═════ Excerpted data
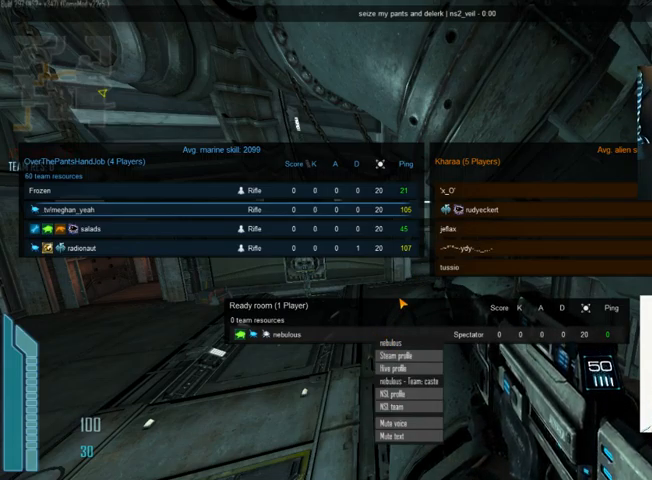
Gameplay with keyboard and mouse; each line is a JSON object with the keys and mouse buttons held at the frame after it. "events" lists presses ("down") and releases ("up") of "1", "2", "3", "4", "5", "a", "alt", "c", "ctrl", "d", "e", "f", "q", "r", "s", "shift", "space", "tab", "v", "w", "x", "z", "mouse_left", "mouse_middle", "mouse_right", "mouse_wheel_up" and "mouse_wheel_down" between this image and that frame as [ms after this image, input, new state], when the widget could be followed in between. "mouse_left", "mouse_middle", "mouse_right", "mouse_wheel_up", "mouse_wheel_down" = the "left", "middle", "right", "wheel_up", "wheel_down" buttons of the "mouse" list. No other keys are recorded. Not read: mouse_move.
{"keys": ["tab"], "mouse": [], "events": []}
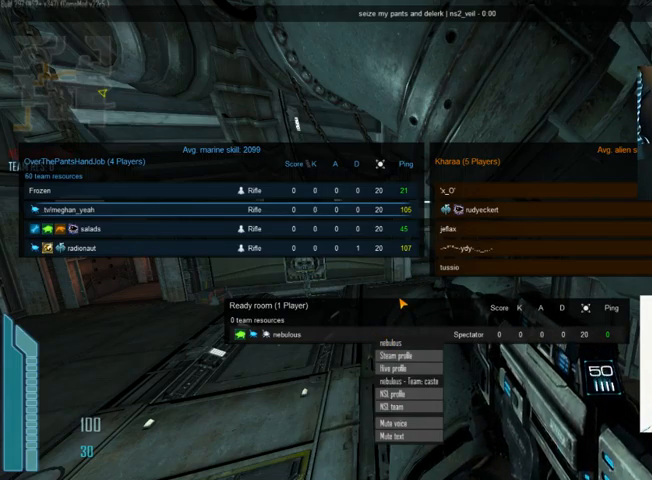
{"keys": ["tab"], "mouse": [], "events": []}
══════════
═════ Excerpted data
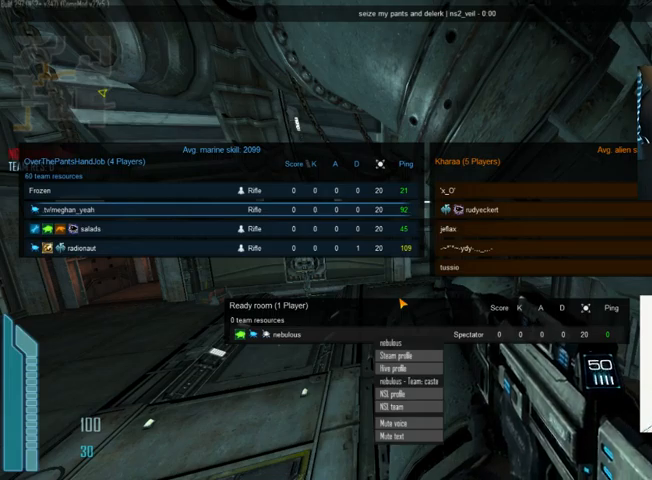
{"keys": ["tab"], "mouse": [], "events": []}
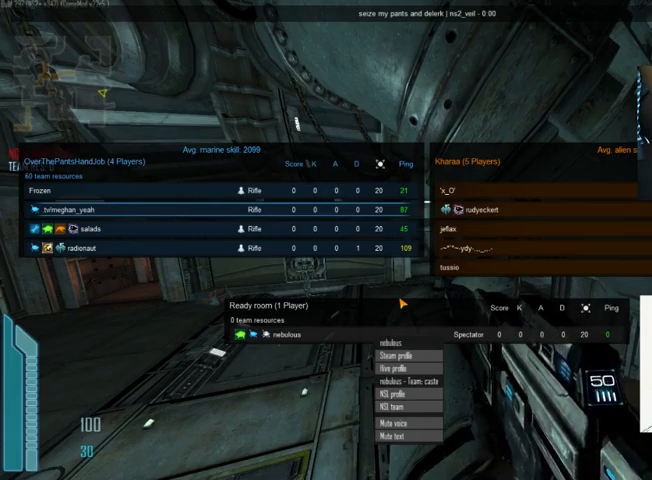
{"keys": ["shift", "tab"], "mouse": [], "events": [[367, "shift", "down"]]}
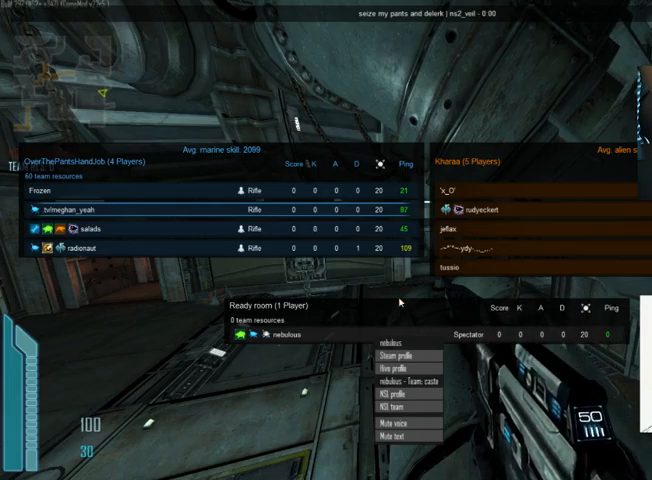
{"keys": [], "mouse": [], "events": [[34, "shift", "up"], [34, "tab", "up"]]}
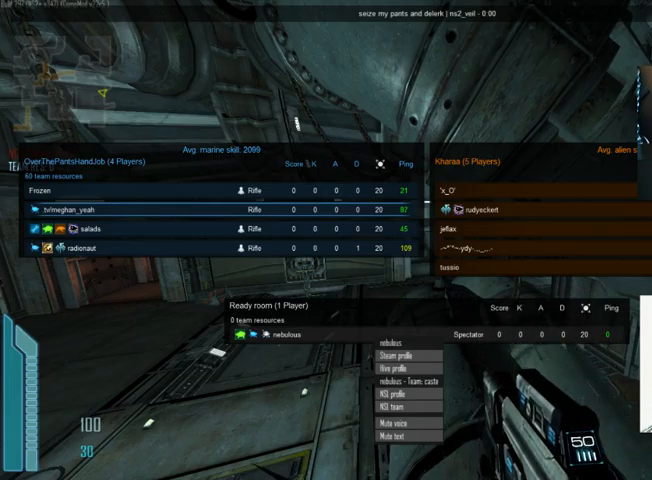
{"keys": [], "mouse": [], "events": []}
══════════
- **Assignment**
Go through the listing above and copy each line where the string "shift" appears.

- **Solution to this problem**
Gameplay with keyboard and mouse; each line is a JSON object with the keys and mouse buttons held at the frame after it. "events" lists presses ("down") and releases ("up") of "1", "2", "3", "4", "5", "a", "alt", "c", "ctrl", "d", "e", "f", "q", "r", "s", "shift", "space", "tab", "v", "w", "x", "z", "mouse_left", "mouse_middle", "mouse_right", "mouse_wheel_up" and "mouse_wheel_down" between this image and that frame as [ms after this image, input, new state], when the widget could be followed in between. "mouse_left", "mouse_middle", "mouse_right", "mouse_wheel_up", "mouse_wheel_down" = the "left", "middle", "right", "wheel_up", "wheel_down" buttons of the "mouse" list. No other keys are recorded. Not read: mouse_move.
{"keys": ["shift", "tab"], "mouse": [], "events": [[367, "shift", "down"]]}
{"keys": [], "mouse": [], "events": [[34, "shift", "up"], [34, "tab", "up"]]}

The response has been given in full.